A dry 100 mL flask is charged with 4.1 mmol of compound 17. Flush the flask with argon and add 10 mL of trimethyl phosphate. The resulting solution is cooled to 0° C. and treated with POCl ₃ (8.2 mmol, 2 eq). The flask is sealed and placed in a freezer at -10°C. After 2.5 hours, the homogenous solution is treated with triethylamine (2.0 mmol) for several minutes and left overnight in the freezer. The reaction mixture is cooled in an ice bath and the well-stirred suspension is treated with water (82 mmol) over several minutes followed by solid NaHCO ₃ (28.7 mmol) and stirring is continued at 0° C. for 90 minutes. The reaction mixture is treated with 100 mL of CH ₃ CN containing 33 mmol of 90% formic acid to produce a solid. The solids are collected by filtration, washed with _CH3CN and placed under high vacuum to give crude product. This material is purified by medium pressure chromatography on a column containing 50 g of aminopropyl-functionalized silica. The product is dissolved in 25 mL of 60%/40% MeOH- _CH3CN containing 100 mM formic acid and the column is equilibrated with the same solvent mixture. The product-containing fractions are combined, concentrated, co-evaporated from water (3 x 25 mL), frozen and lyophilized to give the product.

[Example 37]
compound 37

乾燥100mLフラスコに、4.1mmolの化合物13を入れる。フラスコをアルゴンでフラッシュし、10mLのリン酸トリメチルを添加する。得られた溶液を0℃に冷却し、POCl₃(8.2mmol、2当量)で処理する。フラスコを密閉し、冷凍庫内で-10℃で静置する。2.5時間後、均質溶液をトリエチルアミン(2.0mmol)で数分間にわたり処理し、冷凍庫内で一晩静置する。反応混合物を氷浴中で冷却し、十分に撹拌した懸濁液を水(82mmol)で数分間にわたり、続いて固体NaHCO₃(28.7mmol)で処理し、撹拌を0℃で90分間継続する。反応混合物を、33mmolの90%ギ酸を含有する100mLのCH₃CNで処理し、固体を生成する。固体を濾過により回収し、CH₃CNで洗浄し、高真空下に置いて、粗生成物を得る。この材料を、50gのアミノプロピル官能化シリカを含有するカラムで、中圧クロマトグラフィーにより精製する。生成物を、100mMのギ酸を含有する25mLの60%/40% MeOH-CH₃CNに溶解し、カラムを同じ溶媒混合物で平衡化する。生成物含有画分を合わせて濃縮し、水(3×25mL)から共蒸発させ、冷凍及び凍結乾燥させて、生成物を得る。
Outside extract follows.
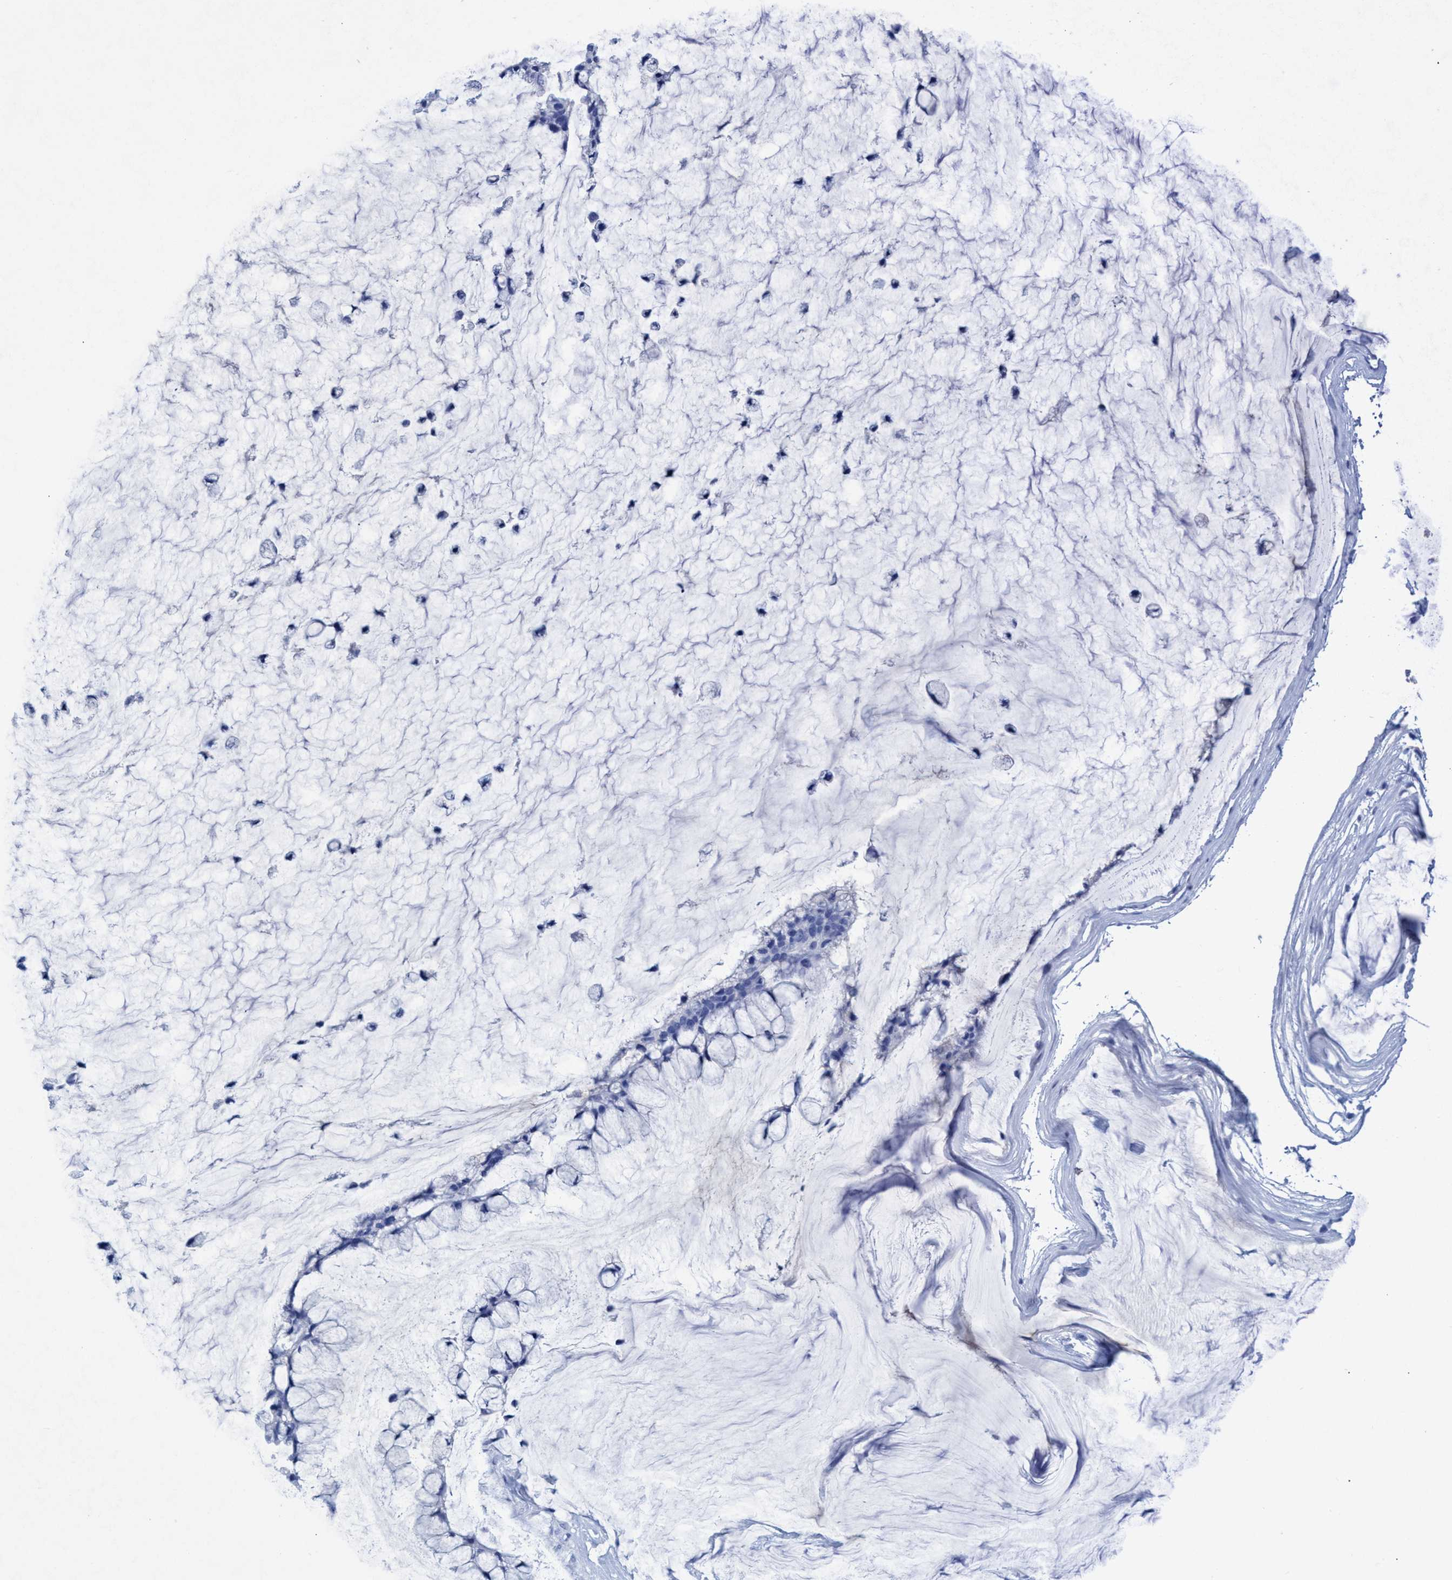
{"staining": {"intensity": "negative", "quantity": "none", "location": "none"}, "tissue": "ovarian cancer", "cell_type": "Tumor cells", "image_type": "cancer", "snomed": [{"axis": "morphology", "description": "Cystadenocarcinoma, mucinous, NOS"}, {"axis": "topography", "description": "Ovary"}], "caption": "Ovarian mucinous cystadenocarcinoma stained for a protein using immunohistochemistry (IHC) displays no staining tumor cells.", "gene": "INSL6", "patient": {"sex": "female", "age": 39}}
A dry 100 mL flask is charged with 4.1 mmol of compound 13. Flush the flask with argon and add 10 mL of trimethyl phosphate. The resulting solution is cooled to 0° C. and treated with POCl ₃ (8.2 mmol, 2 eq). The flask is sealed and placed in a freezer at -10°C. After 2.5 hours, the homogenous solution is treated with triethylamine (2.0 mmol) for several minutes and left overnight in the freezer. The reaction mixture is cooled in an ice bath and the well-stirred suspension is treated with water (82 mmol) over several minutes followed by solid NaHCO ₃ (28.7 mmol) and stirring is continued at 0° C. for 90 minutes. The reaction mixture is treated with 100 mL of CH ₃ CN containing 33 mmol of 90% formic acid to produce a solid. The solids are collected by filtration, washed with _CH3CN and placed under high vacuum to give crude product. This material is purified by medium pressure chromatography on a column containing 50 g of aminopropyl-functionalized silica. The product is dissolved in 25 mL of 60%/40% MeOH- _CH3CN containing 100 mM formic acid and the column is equilibrated with the same solvent mixture. The product-containing fractions are combined, concentrated, co-evaporated from water (3 x 25 mL), frozen and lyophilized to give the product.

biological assay
[Example B1]
General Assay—2×10 ³ Hek293 (human embryonic kidney) and HepG2 (human hepatocellular carcinoma) cells seeded per well in a 96-well clear-bottom black plate were O/N attached. The next day, cells were treated with 2 mM NMN or 500 μM other compounds, and after 24 hours of treatment, cells were analyzed with CellTiter-Fluor and NAD assays.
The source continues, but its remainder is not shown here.